▶ _Source text_
--
Software based task switching - Patching esp0

raghuk · Post by **raghuk** » Sun Jan 22, 2012 4:29 am

Hi,

I have a question on software based task switching. I intend to use a single TSS for all threads and understand that I need to patch esp0 in the TSS to a correct value for the current thread. But what value should I use?

Some of the tutorials suggest to use KERNEL_STACK_END. Will that always work? Let us say I get a syscall and switch to kernel mode. CPU will take esp0 (which is set to KERNEL_STACK_END). The timer IRQ fires in the meantime. Since the CPL is already 0 another stack switch will not occur so CPU will not need TSS.esp0 till I return from the syscall. Is there any other scenario I need to consider? Will I overwrite stack content if I set it to a fixed value?

Thanks,
Raghu

Jezze · Post by **Jezze** » Sun Jan 22, 2012 4:47 am

Most likely that scenario won't happen because during the syscall you have disabled interrupts.
--
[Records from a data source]
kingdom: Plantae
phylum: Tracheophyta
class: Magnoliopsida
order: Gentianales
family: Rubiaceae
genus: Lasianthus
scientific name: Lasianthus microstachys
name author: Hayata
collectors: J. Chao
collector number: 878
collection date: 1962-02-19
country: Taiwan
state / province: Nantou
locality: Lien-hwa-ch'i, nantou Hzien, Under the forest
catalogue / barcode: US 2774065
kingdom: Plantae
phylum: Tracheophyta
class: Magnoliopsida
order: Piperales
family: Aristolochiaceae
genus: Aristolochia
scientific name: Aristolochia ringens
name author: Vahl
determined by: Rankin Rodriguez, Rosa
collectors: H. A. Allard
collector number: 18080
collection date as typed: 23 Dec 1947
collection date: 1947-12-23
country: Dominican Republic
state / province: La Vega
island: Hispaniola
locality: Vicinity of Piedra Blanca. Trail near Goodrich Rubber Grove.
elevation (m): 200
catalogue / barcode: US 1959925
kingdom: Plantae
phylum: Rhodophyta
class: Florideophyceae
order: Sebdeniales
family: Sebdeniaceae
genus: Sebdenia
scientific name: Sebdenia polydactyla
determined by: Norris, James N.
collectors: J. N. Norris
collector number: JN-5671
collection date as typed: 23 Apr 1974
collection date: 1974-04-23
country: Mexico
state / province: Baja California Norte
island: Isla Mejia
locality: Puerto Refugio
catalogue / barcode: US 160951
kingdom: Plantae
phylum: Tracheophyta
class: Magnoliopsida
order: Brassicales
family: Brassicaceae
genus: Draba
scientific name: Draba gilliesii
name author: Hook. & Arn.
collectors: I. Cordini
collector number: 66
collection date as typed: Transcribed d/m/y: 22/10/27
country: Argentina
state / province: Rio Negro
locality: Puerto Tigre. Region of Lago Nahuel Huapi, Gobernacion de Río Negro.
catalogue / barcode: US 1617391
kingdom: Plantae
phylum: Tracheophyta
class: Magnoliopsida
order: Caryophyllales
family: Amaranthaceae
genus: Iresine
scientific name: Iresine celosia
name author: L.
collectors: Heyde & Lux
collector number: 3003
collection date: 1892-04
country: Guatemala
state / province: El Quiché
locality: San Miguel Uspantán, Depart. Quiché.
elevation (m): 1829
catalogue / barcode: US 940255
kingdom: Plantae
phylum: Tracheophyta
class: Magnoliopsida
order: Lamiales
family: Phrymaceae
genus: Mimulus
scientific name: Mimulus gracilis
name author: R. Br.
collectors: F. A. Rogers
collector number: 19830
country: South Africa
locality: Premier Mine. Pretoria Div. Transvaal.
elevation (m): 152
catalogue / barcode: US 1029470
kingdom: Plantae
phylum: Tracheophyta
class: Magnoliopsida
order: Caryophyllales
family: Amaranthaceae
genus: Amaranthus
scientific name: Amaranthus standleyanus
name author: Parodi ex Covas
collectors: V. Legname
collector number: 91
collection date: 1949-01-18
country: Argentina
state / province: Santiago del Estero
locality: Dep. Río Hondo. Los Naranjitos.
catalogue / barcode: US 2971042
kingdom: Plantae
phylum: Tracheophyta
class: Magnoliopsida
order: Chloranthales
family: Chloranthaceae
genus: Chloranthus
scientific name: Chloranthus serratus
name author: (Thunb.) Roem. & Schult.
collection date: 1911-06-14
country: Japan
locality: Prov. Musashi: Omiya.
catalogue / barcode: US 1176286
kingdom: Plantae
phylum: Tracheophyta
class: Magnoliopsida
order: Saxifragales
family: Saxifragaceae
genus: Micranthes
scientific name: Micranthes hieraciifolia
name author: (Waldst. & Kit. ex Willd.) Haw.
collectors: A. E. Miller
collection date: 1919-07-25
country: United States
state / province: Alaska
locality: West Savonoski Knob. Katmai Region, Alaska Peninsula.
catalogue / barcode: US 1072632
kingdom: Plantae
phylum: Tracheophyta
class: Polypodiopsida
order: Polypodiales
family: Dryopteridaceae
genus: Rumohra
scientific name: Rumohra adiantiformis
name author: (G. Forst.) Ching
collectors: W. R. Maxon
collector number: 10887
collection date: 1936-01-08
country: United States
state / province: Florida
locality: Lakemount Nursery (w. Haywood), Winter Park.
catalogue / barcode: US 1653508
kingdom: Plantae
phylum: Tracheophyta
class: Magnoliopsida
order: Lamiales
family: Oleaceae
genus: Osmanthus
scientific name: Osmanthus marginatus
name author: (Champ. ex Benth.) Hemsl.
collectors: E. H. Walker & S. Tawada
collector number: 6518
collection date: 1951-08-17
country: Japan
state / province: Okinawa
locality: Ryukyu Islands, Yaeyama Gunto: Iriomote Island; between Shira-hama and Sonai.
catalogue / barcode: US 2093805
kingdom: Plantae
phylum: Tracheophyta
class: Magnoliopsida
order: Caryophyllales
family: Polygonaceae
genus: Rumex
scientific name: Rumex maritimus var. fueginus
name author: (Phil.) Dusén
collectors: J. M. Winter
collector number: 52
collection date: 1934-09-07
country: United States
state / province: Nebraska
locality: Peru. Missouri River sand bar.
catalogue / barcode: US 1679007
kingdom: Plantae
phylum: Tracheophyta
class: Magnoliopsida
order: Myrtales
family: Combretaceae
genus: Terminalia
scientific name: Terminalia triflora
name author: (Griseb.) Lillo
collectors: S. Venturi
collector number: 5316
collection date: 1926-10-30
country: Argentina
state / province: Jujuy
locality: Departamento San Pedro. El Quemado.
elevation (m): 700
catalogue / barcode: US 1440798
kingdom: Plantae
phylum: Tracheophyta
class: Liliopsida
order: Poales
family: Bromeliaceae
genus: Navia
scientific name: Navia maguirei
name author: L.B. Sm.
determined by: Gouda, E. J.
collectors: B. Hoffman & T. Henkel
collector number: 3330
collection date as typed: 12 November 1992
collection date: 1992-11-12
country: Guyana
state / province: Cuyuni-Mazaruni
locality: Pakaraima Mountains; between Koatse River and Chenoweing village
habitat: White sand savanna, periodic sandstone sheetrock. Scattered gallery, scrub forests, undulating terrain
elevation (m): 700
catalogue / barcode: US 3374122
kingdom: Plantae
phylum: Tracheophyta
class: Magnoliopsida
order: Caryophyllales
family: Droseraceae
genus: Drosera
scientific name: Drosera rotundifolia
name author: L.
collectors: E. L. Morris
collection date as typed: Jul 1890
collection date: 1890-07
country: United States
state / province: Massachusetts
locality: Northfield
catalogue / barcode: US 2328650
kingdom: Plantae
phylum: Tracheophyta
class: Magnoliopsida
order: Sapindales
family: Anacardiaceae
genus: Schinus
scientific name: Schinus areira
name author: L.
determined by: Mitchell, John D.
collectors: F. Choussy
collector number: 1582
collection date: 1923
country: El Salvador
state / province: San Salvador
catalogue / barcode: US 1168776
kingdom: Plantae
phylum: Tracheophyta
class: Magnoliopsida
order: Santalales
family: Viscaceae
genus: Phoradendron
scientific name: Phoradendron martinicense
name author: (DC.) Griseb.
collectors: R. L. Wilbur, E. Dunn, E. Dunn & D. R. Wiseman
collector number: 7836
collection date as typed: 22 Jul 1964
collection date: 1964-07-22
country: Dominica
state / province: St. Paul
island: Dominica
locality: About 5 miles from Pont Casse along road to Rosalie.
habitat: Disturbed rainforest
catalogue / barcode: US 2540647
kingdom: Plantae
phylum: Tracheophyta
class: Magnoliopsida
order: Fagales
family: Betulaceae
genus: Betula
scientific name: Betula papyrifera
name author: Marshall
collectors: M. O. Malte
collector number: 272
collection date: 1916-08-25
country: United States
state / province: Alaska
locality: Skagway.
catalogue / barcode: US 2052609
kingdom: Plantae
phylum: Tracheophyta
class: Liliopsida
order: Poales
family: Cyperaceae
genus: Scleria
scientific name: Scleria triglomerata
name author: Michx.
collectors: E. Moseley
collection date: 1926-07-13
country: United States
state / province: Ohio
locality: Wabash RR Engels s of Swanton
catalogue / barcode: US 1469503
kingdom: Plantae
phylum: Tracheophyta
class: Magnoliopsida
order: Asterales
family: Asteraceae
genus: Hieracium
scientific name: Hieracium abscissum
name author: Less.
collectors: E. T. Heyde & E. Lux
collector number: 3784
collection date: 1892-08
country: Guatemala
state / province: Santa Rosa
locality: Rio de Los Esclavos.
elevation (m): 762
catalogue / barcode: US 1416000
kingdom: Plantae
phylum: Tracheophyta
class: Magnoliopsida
--
In the thread on software task switching, what value do some tutorials suggest using for esp0?

▶ _Worked answer_
KERNEL_STACK_END